Corriere della Sera, 28 novembre 2024
Punire e integrare non sono in contrasto
Caro Aldo,
ho visto in tv gli incidenti successi a Milano nel quartiere Corvetto, incidenti e manifestazione dopo la morte di un cittadino egiziano scappato a un posto di blocco delle forze dell’ordine, e schiantatosi con lo scooter. Anche Milano ha la sua banlieue, lo scopriamo ora?
Marco Salvatore
La situazione al Corvetto è da sempre critica. E la reazione alla morte del ragazzo è eccessiva e non va tollerata. Per quel che riguarda l’incidente, ci sono, giustamente, le indagini in corso, la verità deve esser garantita per tutti. In ogni caso io dico che la violenza non va mai tollerata.
Sara Dessi
Cari lettori,
sulla rivolta del Corvetto si sono scatenati gli opposti estremismi. Quelli che si rallegrano, come se ci si potesse rallegrare della tragica morte di un ragazzo di diciannove anni, con tutta una vita da costruire. E quelli per cui la colpa è sempre e solo della società. Proviamo a fissare qualche punto fermo.
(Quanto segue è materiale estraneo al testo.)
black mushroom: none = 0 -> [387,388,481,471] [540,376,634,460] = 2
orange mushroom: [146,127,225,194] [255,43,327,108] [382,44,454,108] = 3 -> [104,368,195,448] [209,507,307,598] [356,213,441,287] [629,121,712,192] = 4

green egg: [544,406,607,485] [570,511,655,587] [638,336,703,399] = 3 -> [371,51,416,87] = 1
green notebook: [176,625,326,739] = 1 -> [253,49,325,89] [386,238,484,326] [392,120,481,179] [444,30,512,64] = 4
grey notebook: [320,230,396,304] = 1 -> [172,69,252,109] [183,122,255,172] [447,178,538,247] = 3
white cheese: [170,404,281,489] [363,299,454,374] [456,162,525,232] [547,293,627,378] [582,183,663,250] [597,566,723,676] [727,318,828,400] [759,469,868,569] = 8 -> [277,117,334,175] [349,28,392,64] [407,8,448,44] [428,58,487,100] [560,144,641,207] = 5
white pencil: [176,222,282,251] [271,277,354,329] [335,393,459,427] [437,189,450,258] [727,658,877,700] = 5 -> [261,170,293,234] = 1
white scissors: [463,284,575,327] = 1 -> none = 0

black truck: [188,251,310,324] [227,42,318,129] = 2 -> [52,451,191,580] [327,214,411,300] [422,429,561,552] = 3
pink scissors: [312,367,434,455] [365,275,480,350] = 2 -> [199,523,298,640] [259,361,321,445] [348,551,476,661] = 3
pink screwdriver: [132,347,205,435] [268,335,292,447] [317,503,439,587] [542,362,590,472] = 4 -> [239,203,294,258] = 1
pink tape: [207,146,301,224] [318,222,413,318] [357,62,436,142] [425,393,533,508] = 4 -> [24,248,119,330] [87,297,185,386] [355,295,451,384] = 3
Il Corvetto non è «banlieue». È un quartiere di Milano.
All’alt dei carabinieri o della polizia ci si ferma: sempre.
Il ragazzo morto aveva precedenti – a diciannove anni – per rapina, quello che guidava la moto con cui fuggiva per spaccio. Se la società ha una responsabilità – ricordo che lo fece notare qualche anno fa Enrico Mentana – è la domanda di droga: chi consuma droga arricchisce la criminalità organizzata e contribuisce a indirizzare questi ragazzi su una falsa pista.
Punire i delinquenti e integrare i figli degli immigrati non sono due azioni in contrasto. Bisogna fare l’una e l’altra cosa. Mettiamoci nei panni del carabiniere iscritto al registro degli indagati per omicidio stradale. La prossima volta non si getterà all’inseguimento, se qualcuno non si fermerà all’alt lo lascerà andare. C’è chi dice: Ramy sarebbe ancora vivo. Altri rispondono: se i carabinieri lasciassero andare chi non si ferma all’alt, metterebbero a rischio la sicurezza dei cittadini.
Di sicuro la verità su quel che è accaduto va accertata. Ma tenere in scacco un intero quartiere, i cui abitanti non hanno fatto nulla di male, non aiuta l’integrazione e anzi scava un solco tra immigrati e milanesi; mentre ci dovrebbero essere solo milanesi, e basta.